George Milonas
George Milonas

Reputation: 563

mySQL Massive Query Optimization

This question is going out to all the mySQL gurus out there. I've been building out an ad network, and have been working on trying to optimize the main SQL call that grabs the ads. It checks for ads that meet the follow criteria:

  1. Geography (geo)
  2. Operating System (os)
  3. Device Type (device)
  4. Ad Status (enabled)
  5. If the conversion type of the ad falls inside the given conversion types (conversion)
  6. If the number of ad clicks per IP is less then the max frequency allowed (frequency)
  7. The subid is currently not in the blacklist for that ad (ws.nid IS NULL)
  8. If the ad has adometry enabled or not, and not show any ads if the IP/UA is on the adometry list and adometery for that ad is on
  9. Checks the current publishers conversion click through rate compared to the ads max click through rate, and doesnt show that ad if the current ads click through rate is over their max and the publishers click through rate is also over that max
  10. Checks the current ads budget compared to what it should be at (by their max daily budget) and not show any ads if its higher then what it should be.
  11. Does a keyword search depending on the match type set by the ad.

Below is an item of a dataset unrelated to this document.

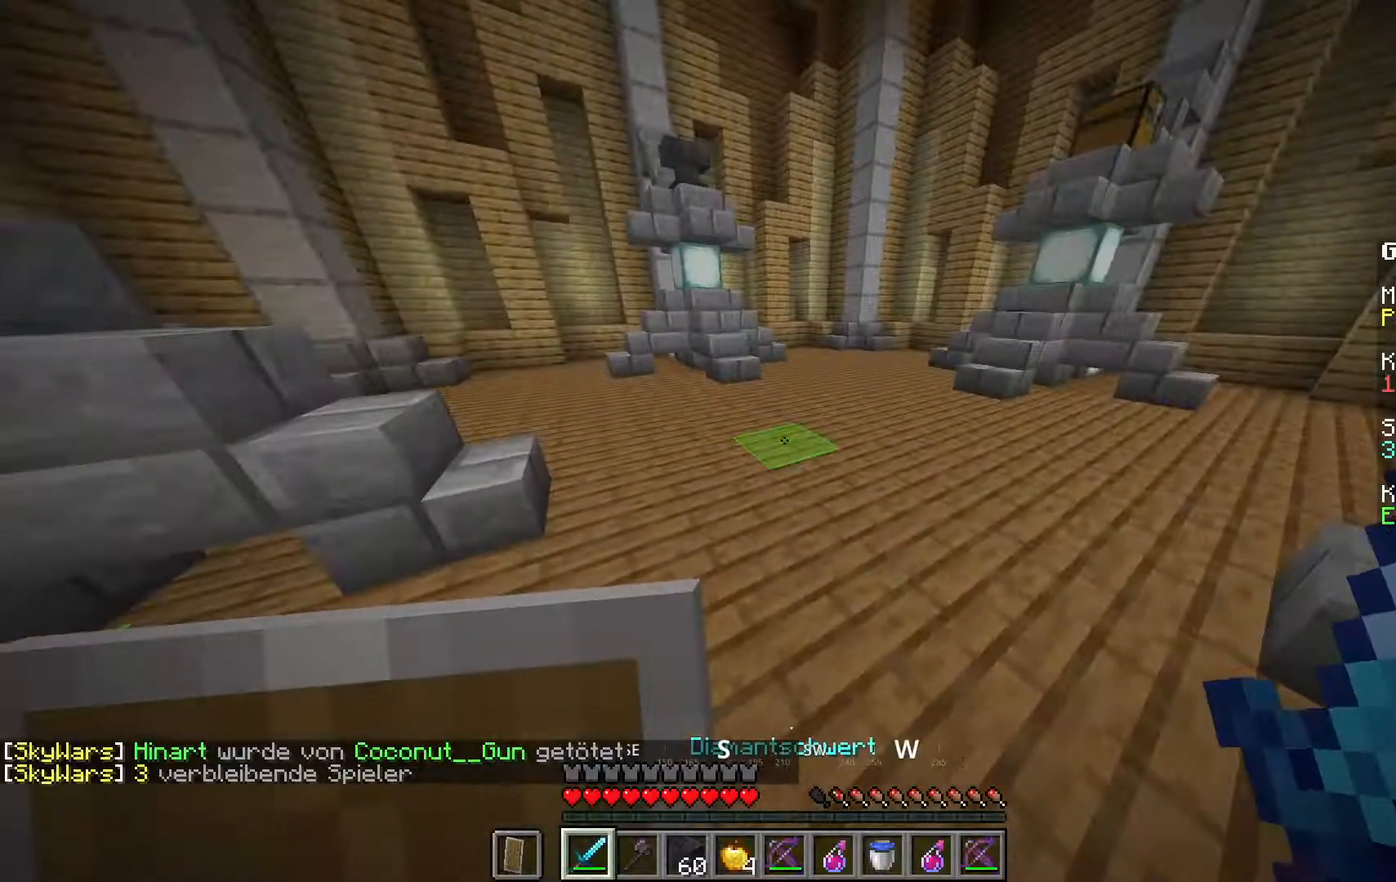
{"keys": [], "mouse": ["right"], "events": [[450, "mouse_right", "down"]]}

This is the current SQL query I am running:

SELECT
    w.nid as w_nid,
    w.uid as w_uid,
    w.status as w_status,
    w.landing_page as w_landing_page,
    w.starting_bid as w_starting_bid,
    w.daily_budget as w_daily_budget,
    w.revshare as w_revshare,
    w.filters as w_filters,
    w.device as w_device,
    w.os as w_os,
    w.conversion as w_conversion,
    w.max_ctr as w_max_ctr,
    w.frequency as w_frequency,
    w.ad_title as w_ad_title,
    w.ad_desc as w_ad_desc,
    w.ad_728x90 as w_ad_728x90,
    w.ad_300x250 as w_ad_300x250,
    w.ad_160x600 as w_ad_160x600,
    w.match_type as w_match_type,
    wg.nid as wg_nid,
    wg.geo as wg_geo,
    wk.keyword as wk_keyword,
    wk.nid as wk_nid,
    IFNULL(wcs.estimate,0) as wcs_spend,
    IFNULL(((wcs.conversions/wcs.conversion_impressions)*100),0) as wcs_ctr,
    pss.bid as pss_bid,
    pss.ctr as pss_ctr,
    wci.count as wci_count,
    ws.*
FROM
    websites w
LEFT JOIN
    websites_geos wg
ON
    wg.nid = w.nid
LEFT JOIN
    websites_keywords wk
ON
    wk.nid = w.nid
LEFT JOIN
    api_bucket_website_daily_clicks wcs
ON
    wcs.nid = w.nid AND wcs.date = CURDATE()
LEFT JOIN
    publisher_subid_stats pss
ON
    pss.uniq  = CONCAT(w.nid,'_',:pid
    ,'_',:subid)
LEFT JOIN
    websites_cur_ips wci
ON
    wci.unique = CONCAT(CURDATE(),:ip,w.nid)
LEFT JOIN
    websites_subids ws
ON
    w.nid = ws.nid AND CONCAT(:pid,'_',:subid) = ws.subid
WHERE
    (
            (
                match_type = 0 /* MATCH RON KEYWORDS */
            )
        OR
            (
                wk.keyword = :keyword /* MATCH EXACT KEYWORD */
                AND
                match_type = 1
            )
        OR
            (
                :keyword LIKE CONCAT('%',wk.keyword,'%') /* MATCH PHRASE KEYWORD */
                AND
                match_type = 2
            )
        OR
            (
                :keyword LIKE CONCAT('%',REPLACE(wk.keyword, ' ', '%'),'%') /* MATCH BROAD KEYWORD */
                AND
                match_type = 3
            )
    )
AND
    wg.geo = :geo
AND
    w.os = :os
AND
    w.device = :device
AND
    w.enabled = 1
AND
    w.conversion IN (:conversiontype)
AND
    ((:sectoday/86400) * w.daily_budget) >= IFNULL(wcs.estimate,0)
AND
    IFNULL(wci.count,0) < w.frequency
AND
    ws.nid IS NULL  
AND
    ((:adometry = 0) OR (:adometry = 1 AND  w.filters = 0))
AND
    (
        (
            IFNULL(((wcs.conversions/wcs.conversion_impressions)*100),0) <= w.max_ctr  
        AND 
            IFNULL(((wcs.conversions/wcs.conversion_impressions)*100),0) >= IFNULL(pss.ctr,0)
        )
        OR
        (
            IFNULL(((wcs.conversions/wcs.conversion_impressions)*100),0) >= IFNULL(pss.ctr,0)
        )
    )
ORDER BY 
    IFNULL(pss.bid,w.starting_bid) DESC, RAND()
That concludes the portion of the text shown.